Время Второй Мировой Войны мы вновь провели в Сольо, ведь дом как был, так и остался за нами. Страшные события тех лет не хочется вспоминать. Пусть мы и были в отдалении, пусть война обходила нас так или иначе стороной, это было самое невозможное и жестокое, что можно было только представить. Меня все те годы не покидало чувство, что я тоже должен был вступить в ряды солдат, воюющих против фашистской Германии, но Джонатан меня не только отговаривал, а всячески пытался объяснить, что даже если я был человеком, даже если я бессмертен, хотя взрыв бомбы убил бы и меня, если можешь — не ввязывайся.

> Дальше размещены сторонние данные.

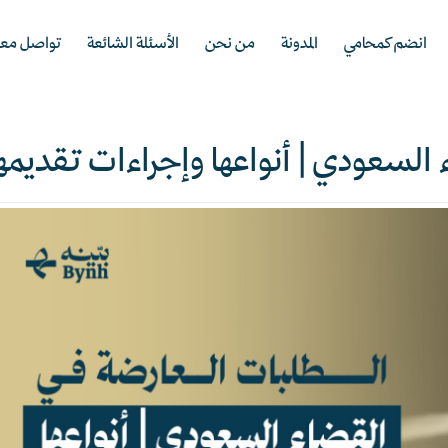
انضم كمحامي
المدونة
من نحن
الأسئلة الشائعة
تواصل معن
 السعودي | أنواعها وإجراءات تقديمه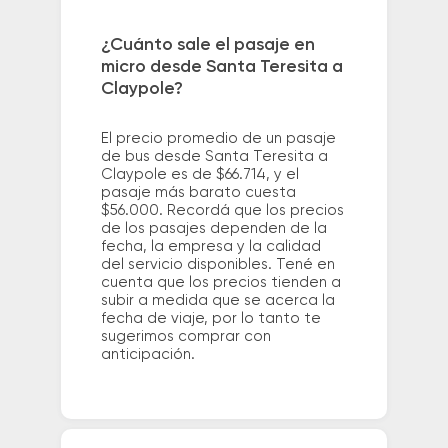
¿Cuánto sale el pasaje en
micro desde Santa Teresita a
Claypole?
El precio promedio de un pasaje
de bus desde Santa Teresita a
Claypole es de $66.714, y el
pasaje más barato cuesta
$56.000. Recordá que los precios
de los pasajes dependen de la
fecha, la empresa y la calidad
del servicio disponibles. Tené en
cuenta que los precios tienden a
subir a medida que se acerca la
fecha de viaje, por lo tanto te
sugerimos comprar con
anticipación.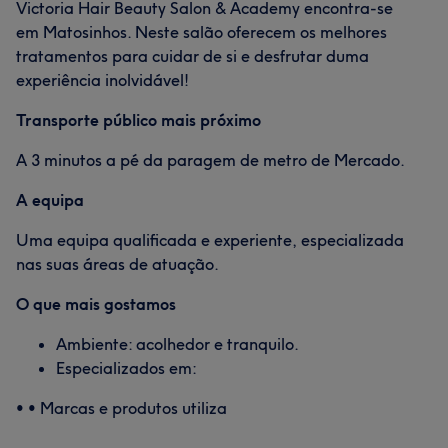
Victoria Hair Beauty Salon & Academy encontra-se
em Matosinhos. Neste salão oferecem os melhores
tratamentos para cuidar de si e desfrutar duma
experiência inolvidável!
Transporte público mais próximo
A 3 minutos a pé da paragem de metro de Mercado.
A equipa
Uma equipa qualificada e experiente, especializada
nas suas áreas de atuação.
O que mais gostamos
Ambiente: acolhedor e tranquilo.
Especializados em:
• • Marcas e produtos utiliza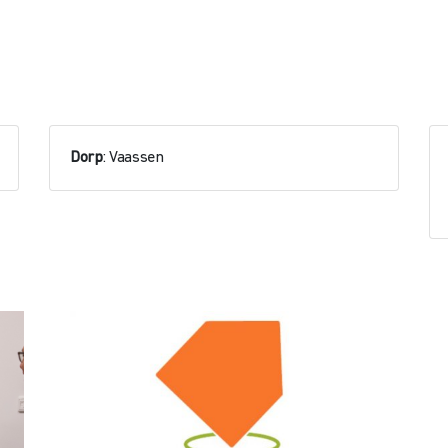
Dorp
: Vaassen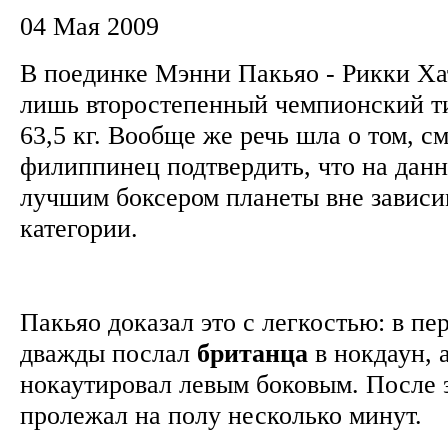
04 Мая 2009
В поединке Мэнни Пакьяо - Рикки Хат
лишь второстепенный чемпионский ти
63,5 кг. Вообще же речь шла о том, с
филиппинец подтвердить, что на дан
лучшим боксером планеты вне зависи
категории.
Пакьяо доказал это с легкостью: в пе
дважды послал
британца
в нокдаун, а
нокаутировал левым боковым. После э
пролежал на полу несколько минут.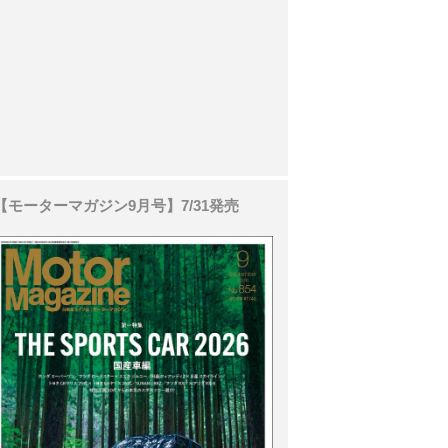
【モーターマガジン9月号】7/31発売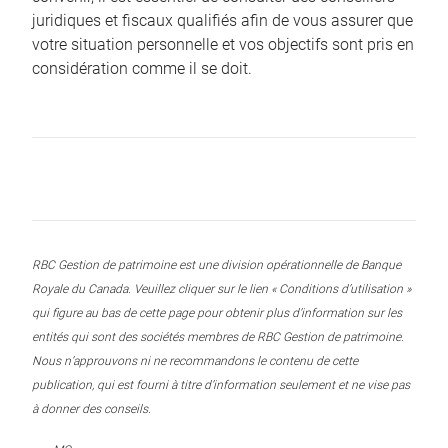
juridiques et fiscaux qualifiés afin de vous assurer que
votre situation personnelle et vos objectifs sont pris en
considération comme il se doit.
RBC Gestion de patrimoine est une division opérationnelle de Banque
Royale du Canada. Veuillez cliquer sur le lien « Conditions d’utilisation »
qui figure au bas de cette page pour obtenir plus d’information sur les
entités qui sont des sociétés membres de RBC Gestion de patrimoine.
Nous n’approuvons ni ne recommandons le contenu de cette
publication, qui est fourni à titre d’information seulement et ne vise pas
à donner des conseils.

С одной стороны: моральные принципы, чувство долга и невозможность смотреть на столь невероятную и жуткую несправедливость, от которой внутри все сжимается и обливается кровью, но с другой: понимание, что это не наша война. И я объясню почему.

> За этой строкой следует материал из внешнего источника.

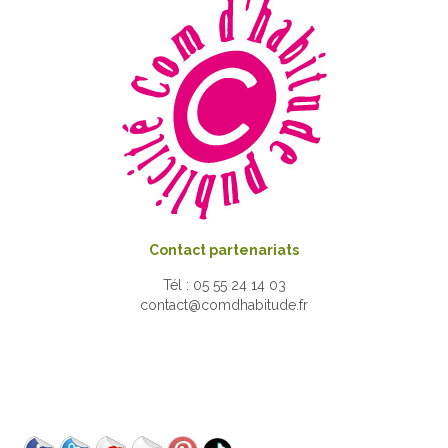
Contact partenariats
Tél : 05 55 24 14 03
contact@comdhabitude.fr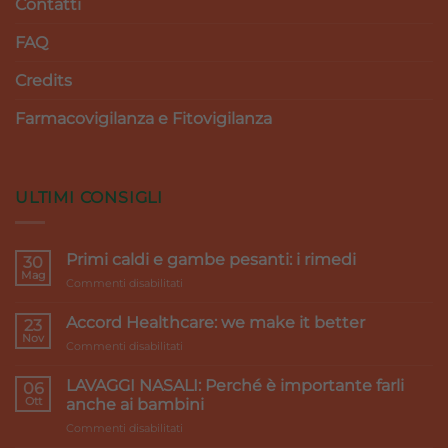
Contatti
FAQ
Credits
Farmacovigilanza e Fitovigilanza
ULTIMI CONSIGLI
Primi caldi e gambe pesanti: i rimedi
30
Mag
su
Commenti disabilitati
Primi
caldi
Accord Healthcare: we make it better
23
e
Nov
su
Commenti disabilitati
gambe
Accord
pesanti:
Healthcare:
LAVAGGI NASALI: Perché è importante farli
i
06
we
Ott
rimedi
anche ai bambini
make
su
Commenti disabilitati
it
LAVAGGI
better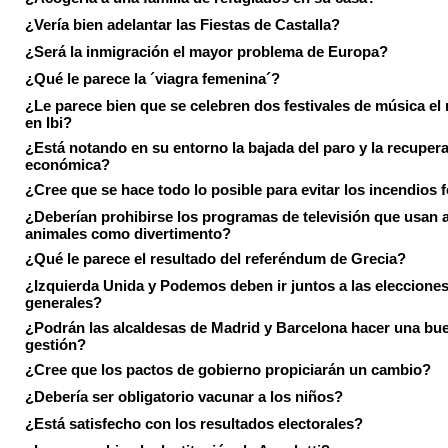
¿Vería bien adelantar las Fiestas de Castalla?
¿Será la inmigración el mayor problema de Europa?
¿Qué le parece la ´viagra femenina´?
¿Le parece bien que se celebren dos festivales de música el
en Ibi?
¿Está notando en su entorno la bajada del paro y la recuper
económica?
¿Cree que se hace todo lo posible para evitar los incendios 
¿Deberían prohibirse los programas de televisión que usan a
animales como divertimento?
¿Qué le parece el resultado del referéndum de Grecia?
¿Izquierda Unida y Podemos deben ir juntos a las eleccione
generales?
¿Podrán las alcaldesas de Madrid y Barcelona hacer una bu
gestión?
¿Cree que los pactos de gobierno propiciarán un cambio?
¿Debería ser obligatorio vacunar a los niños?
¿Está satisfecho con los resultados electorales?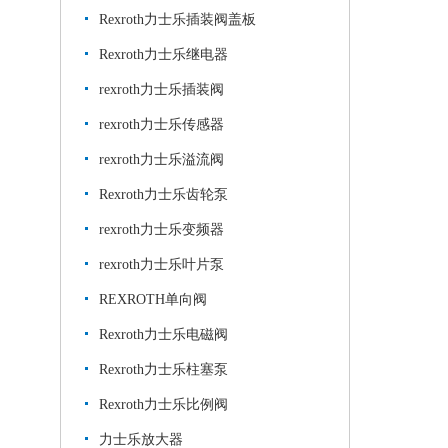
Rexroth力士乐插装阀盖板
Rexroth力士乐继电器
rexroth力士乐插装阀
rexroth力士乐传感器
rexroth力士乐溢流阀
Rexroth力士乐齿轮泵
rexroth力士乐变频器
rexroth力士乐叶片泵
REXROTH单向阀
Rexroth力士乐电磁阀
Rexroth力士乐柱塞泵
Rexroth力士乐比例阀
力士乐放大器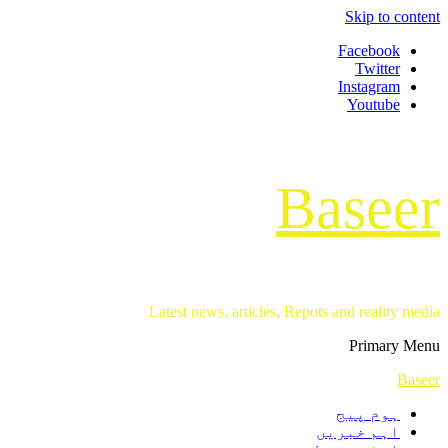
Skip to content
Facebook
Twitter
Instagram
Youtube
Baseer
Latest news, articles, Repots and reality media
Primary Menu
Baseer
ہوم پیج
اہم خبریں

Я родился в 1872 году. И на момент начала Второй Мировой Войны мне было бы уже шестьдесят семь лет. Родились уже два поколения, и мне не было места в той войне. Дитя второй половины XIX века, который увидело весь ужас середины двадцатого, кто уже больше тридцати пяти лет не был человеком в полном смысле этого слова, не должен был становиться частью конфликта. По крайней мере, подобными словами оперировал Джонатан, и я долго не соглашался, гнул свою линию, но ему пришлось мне доходчиво объяснять, что он не был готов меня потерять только из-за прихоти моего резко проснувшегося честолюбия и чувства долга. Это надолго усмирило мой пыл.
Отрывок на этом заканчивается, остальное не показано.